New Artist Week continues with the second of seven new groups you should have your radar before 2011 ends.
Getting Paid (released September 27) is a work best enjoyed dressed in a velvet suit whilst sucking down whippets on a round sofa as monkey butlers peel grapes and mix cocktails. At least that’s the sort of strange scenes from the gold mine that shake loose inside one’s mind while the second album from Zechs Marquise spins. This beatifically bug-fuck album dips into early 70s Miles Davis and the darker corners of King Crimson, largely instrumental music with serious shading and palpable menace, funk-touched mad jazz rockin’ with sprinklings of contemporary blip culture. Think Magical Mystery Tour stripped of (most) vocals and then shot in the ass with Superfly sauce and you’re moving into Zechs Marquise’s neighborhood.
The group currently boasts three siblings of Mars Volta mastermind Omar Rodriguez-Lopez, which has garnered Zechs Marquise some attention. But in musical terms, this band bears little resemblance to what Omar is laying down. Zechs Marquise is more graciously melodic, eager to seduce even as they tickle strange synapses and skip around bumptious rough terrain just off the smooth highways that zigzag through their music. In only two albums, they’ve begun to establish a distinct identity in the hard-to-stand-out-in field of instrumental rock. A couple cuts on Getting Paid dabble in vocals, effectively adding an element many instrumental peers fail miserably at and pointing at new directions they might explore, but mainly they get across a unique voice without having to speak a word, developing rapidly and offering folks already into say Lotus or STS9 a chewy new Scooby Snack to chop on, as well as an energizing flavor for more traditional prog and fusion fans.

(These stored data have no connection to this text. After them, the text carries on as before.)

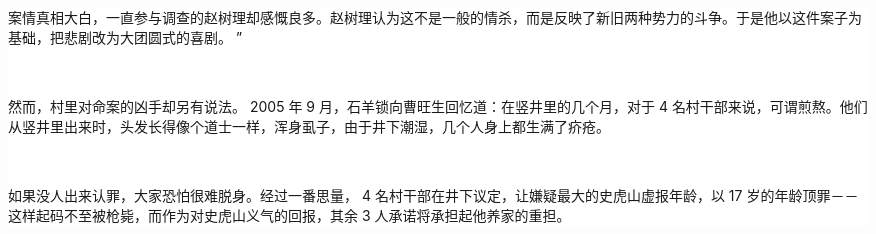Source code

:  </p>
 <p class="p2">
  <span class="s1">
   案情真相大白，一直参与调查的赵树理却感慨良多。赵树理认为这不是一般的情杀，而是反映了新旧两种势力的斗争。于是他以这件案子为基础，把悲剧改为大团圆式的喜剧。
  </span>
  <span class="s2">
   ”
  </span>
 </p>
 <p class="p1">
  <span class="s1">
  </span>
  <br/>
 </p>
 <p class="p2">
  <span class="s1">
   然而，村里对命案的凶手却另有说法。
  </span>
  <span class="s2">
   2005
  </span>
  <span class="s1">
   年
  </span>
  <span class="s2">
   9
  </span>
  <span class="s1">
   月，石羊锁向曹旺生回忆道：在竖井里的几个月，对于
  </span>
  <span class="s2">
   4
  </span>
  <span class="s1">
   名村干部来说，可谓煎熬。他们从竖井里出来时，头发长得像个道士一样，浑身虱子，由于井下潮湿，几个人身上都生满了疥疮。
  </span>
 </p>
 <p class="p1">
  <span class="s1">
  </span>
  <br/>
 </p>
 <p class="p2">
  <span class="s1">
   如果没人出来认罪，大家恐怕很难脱身。经过一番思量，
  </span>
  <span class="s2">
   4
  </span>
  <span class="s1">
   名村干部在井下议定，让嫌疑最大的史虎山虚报年龄，以
  </span>
  <span class="s2">
   17
  </span>
  <span class="s1">
   岁的年龄顶罪－－这样起码不至被枪毙，而作为对史虎山义气的回报，其余
  </span>
  <span class="s2">
   3
  </span>
  <span class="s1">
   人承诺将承担起他养家的重担。
  </span>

Zechs Marquise splashes color around, creating music that stirs an almost lysergic awareness in the listener, where sound takes on substance and the air thickens in ways that make one’s nostrils flair. This steadily mutating ensemble is picking up seemingly disparate echoes – the dubby bounce of Sly Stone’s Fresh, the animalized electric growl of Adrian Belew, Jon Hassell’s breathy rumble, Check Your Head Beastie Boys, vintage Fania Records jams, to name but a few – and sending these alluring tidbits rebounding into space, and then mixing it all together with what the universe sends back. A lot of touchstones referenced in a small space but Zechs Marquise inspires such big-handed grasping. They possess the potential to stride wide like these giants.